Presidente brasileiro afirma que ações unilaterais enfraquecem o multilateralismo e defende cooperação entre países do continente

Por f7
Foto: Reprodução/ redes sociais

O presidente Luiz Inácio Lula da Silva fez duras críticas à atuação dos Estados Unidos em relação à Venezuela, ao comentar a recente prisão do presidente venezuelano Nicolás Maduro. Em artigo assinado por ele e publicado neste domingo (18) em um jornal internacional, Lula afirmou que o episódio representa mais um sinal de enfraquecimento das regras que regem as relações entre os países no cenário global.

No texto, o presidente brasileiro sustenta que a repetição de ações unilaterais por grandes potências tem reduzido progressivamente a credibilidade das instituições multilaterais criadas após a Segunda Guerra Mundial. Segundo Lula, organismos como a Organização das Nações Unidas acabam perdendo autoridade quando decisões relevantes passam a ser tomadas fora de seus marcos legais e diplomáticos.

Lula argumenta que o uso recorrente da força como instrumento político cria um ambiente de instabilidade permanente. Para ele, quando normas internacionais deixam de ser aplicadas de maneira uniforme, abre-se espaço para um cenário de insegurança jurídica global, no qual a previsibilidade das relações entre Estados é substituída por decisões pontuais baseadas em interesses específicos.
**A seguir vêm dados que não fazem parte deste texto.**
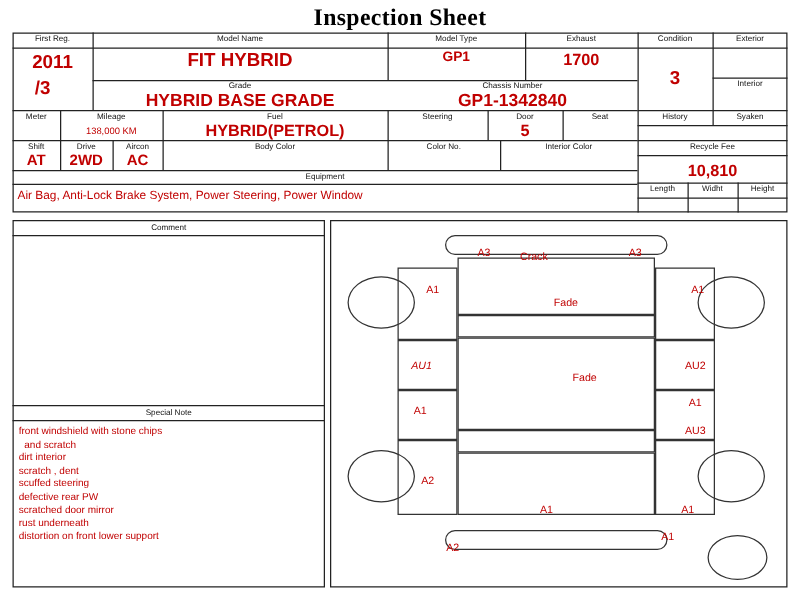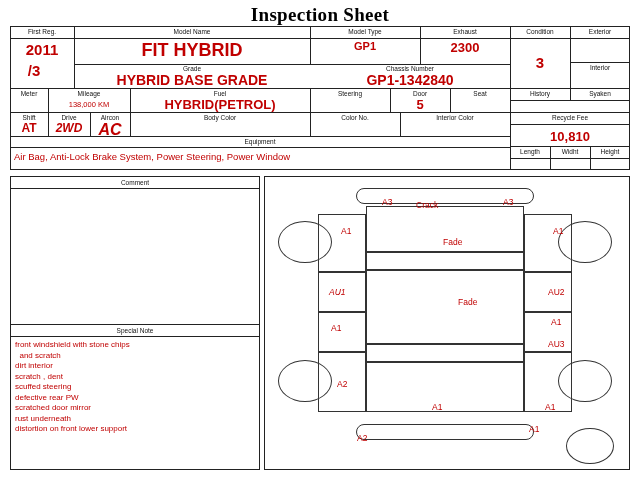--- a/index.html
+++ b/index.html
@@ -45,23 +45,23 @@
   <div class="vline" style="left:510px;top:26px;height:144px;"></div>
 
   <div class="lbl" style="left:10px;top:29px;width:64px;">First Reg.</div>
   <div class="lbl" style="left:74px;top:29px;width:236px;">Model Name</div>
   <div class="lbl" style="left:310px;top:29px;width:110px;">Model Type</div>
   <div class="lbl" style="left:420px;top:29px;width:90px;">Exhaust</div>
 
   <div class="val b" style="left:10px;top:42px;width:64px;font-size:15px;">2011</div>
   <div class="val b" style="left:10px;top:63px;width:48px;font-size:15px;text-align:center;">/3</div>
 
-  <div class="val b" style="left:74px;top:41px;width:236px;font-size:18px;">FIT HYBRID</div>
+  <div class="val b" style="left:74px;top:41px;width:236px;font-size:15px;">FIT HYBRID</div>
   <div class="val b" style="left:310px;top:41px;width:110px;font-size:11px;">GP1</div>
-  <div class="val b" style="left:420px;top:41px;width:90px;font-size:13px;">2300</div>
+  <div class="val b" style="left:420px;top:41px;width:90px;font-size:13px;">1700</div>
 
   <div class="hline" style="left:74px;top:64px;width:436px;"></div>
   <div class="lbl" style="left:74px;top:66px;width:236px;">Grade</div>
   <div class="lbl" style="left:310px;top:66px;width:200px;">Chassis Number</div>
   <div class="val b" style="left:74px;top:73px;width:236px;font-size:14px;">HYBRID BASE GRADE</div>
   <div class="val b" style="left:310px;top:73px;width:200px;font-size:14px;">GP1-1342840</div>
 
   <div class="hline" style="left:10px;top:88px;width:500px;"></div>
   <div class="vline" style="left:48px;top:88px;height:24px;"></div>
   <div class="vline" style="left:130px;top:88px;height:24px;"></div>
@@ -88,22 +88,22 @@
   <div class="vline" style="left:400px;top:112px;height:24px;"></div>
 
   <div class="lbl" style="left:10px;top:115px;width:38px;">Shift</div>
   <div class="lbl" style="left:48px;top:115px;width:42px;">Drive</div>
   <div class="lbl" style="left:90px;top:115px;width:40px;">Aircon</div>
   <div class="lbl" style="left:130px;top:115px;width:180px;">Body Color</div>
   <div class="lbl" style="left:310px;top:115px;width:90px;">Color No.</div>
   <div class="lbl" style="left:400px;top:115px;width:110px;">Interior Color</div>
 
   <div class="val b" style="left:10px;top:122px;width:38px;font-size:12px;">AT</div>
-  <div class="val b" style="left:48px;top:122px;width:42px;font-size:12px;font-style:italic;">2WD</div>
-  <div class="val b" style="left:90px;top:122px;width:40px;font-size:16px;font-style:italic;">AC</div>
+  <div class="val b" style="left:48px;top:122px;width:42px;font-size:12px;">2WD</div>
+  <div class="val b" style="left:90px;top:122px;width:40px;font-size:12px;">AC</div>
 
   <div class="hline" style="left:10px;top:136px;width:500px;"></div>
   <div class="lbl" style="left:10px;top:139px;width:500px;">Equipment</div>
   <div class="hline" style="left:10px;top:147px;width:500px;"></div>
   <div class="val" style="left:14px;top:152px;width:496px;font-size:9.5px;text-align:left;">Air Bag, Anti-Lock Brake System, Power Steering, Power Window</div>
 
   <div class="vline" style="left:570px;top:26px;height:62px;"></div>
   <div class="hline" style="left:510px;top:38px;width:120px;"></div>
   <div class="hline" style="left:570px;top:62px;width:60px;"></div>
   <div class="hline" style="left:510px;top:88px;width:120px;"></div>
O presidente brasileiro reconhece que governantes podem e devem ser responsabilizados por violações à democracia e aos direitos fundamentais, mas ressalta que esse processo precisa ocorrer dentro de regras previamente acordadas pela comunidade internacional. Na avaliação de Lula, nenhum país pode assumir isoladamente a função de árbitro mundial sem comprometer o equilíbrio das relações internacionais.

No artigo, Lula também aponta consequências práticas desse tipo de postura, como impactos negativos sobre o comércio internacional, retração de investimentos, aumento de fluxos migratórios e maior dificuldade no enfrentamento de problemas transnacionais, a exemplo do crime organizado e do narcotráfico.

Ao tratar da América Latina, o presidente defende uma agenda baseada em pragmatismo e cooperação, acima de disputas ideológicas. Ele cita como prioridades regionais o fortalecimento da infraestrutura, a geração de empregos, a ampliação do comércio e políticas conjuntas voltadas à redução da pobreza e das desigualdades sociais.

Lula afirma ainda que desafios globais, como a fome e as mudanças climáticas, exigem respostas coletivas. Segundo ele, a divisão do mundo em áreas de influência e a busca por recursos estratégicos por meio de pressões políticas ou militares são práticas ultrapassadas que não contribuem para a estabilidade internacional.

Apesar das críticas, o presidente destaca que o Brasil mantém diálogo aberto com os Estados Unidos e ressalta que os dois países compartilham valores democráticos. Para Lula, a cooperação em áreas como investimento, comércio e segurança é o caminho mais eficaz para enfrentar os desafios comuns do continente.

O chefe do Executivo encerra o texto defendendo que apenas por meio de esforços conjuntos será possível construir soluções duradouras para os problemas que afetam o hemisfério, reforçando a necessidade de respeito às regras internacionais e ao multilateralismo.